Stored items from a collection:
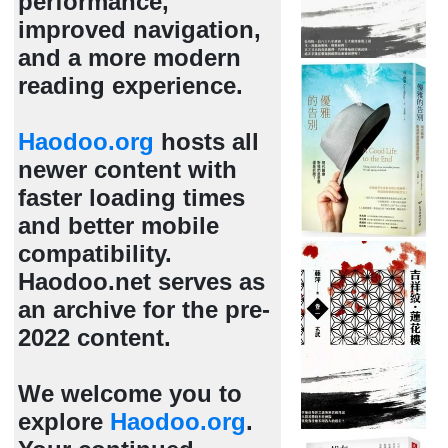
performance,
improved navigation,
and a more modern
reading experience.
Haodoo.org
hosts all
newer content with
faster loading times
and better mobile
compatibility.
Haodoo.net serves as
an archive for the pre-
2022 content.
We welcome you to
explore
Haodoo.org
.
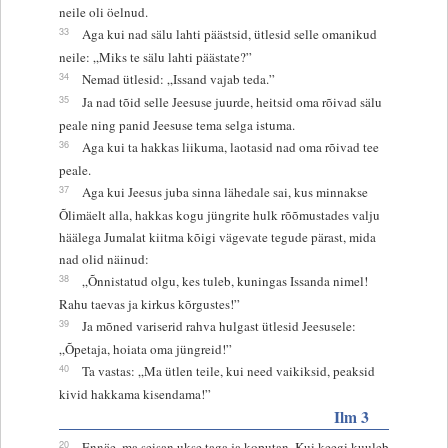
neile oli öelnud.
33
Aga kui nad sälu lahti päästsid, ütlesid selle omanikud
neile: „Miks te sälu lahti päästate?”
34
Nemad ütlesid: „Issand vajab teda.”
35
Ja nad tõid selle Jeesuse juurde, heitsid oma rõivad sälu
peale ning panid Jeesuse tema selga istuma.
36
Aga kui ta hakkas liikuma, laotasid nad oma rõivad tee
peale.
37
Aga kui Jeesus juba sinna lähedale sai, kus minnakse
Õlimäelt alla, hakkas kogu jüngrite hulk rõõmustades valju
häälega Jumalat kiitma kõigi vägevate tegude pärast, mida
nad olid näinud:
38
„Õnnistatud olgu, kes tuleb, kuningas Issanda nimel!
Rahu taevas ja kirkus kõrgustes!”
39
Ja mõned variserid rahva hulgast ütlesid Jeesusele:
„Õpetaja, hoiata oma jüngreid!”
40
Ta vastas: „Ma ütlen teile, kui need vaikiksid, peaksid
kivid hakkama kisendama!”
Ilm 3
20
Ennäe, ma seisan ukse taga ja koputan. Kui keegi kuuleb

**Exercise aim:** Would you please copy every line in the data that contains the word "selle"?

**Answer to this problem:**
Aga kui nad sälu lahti päästsid, ütlesid selle omanikud
Ja nad tõid selle Jeesuse juurde, heitsid oma rõivad sälu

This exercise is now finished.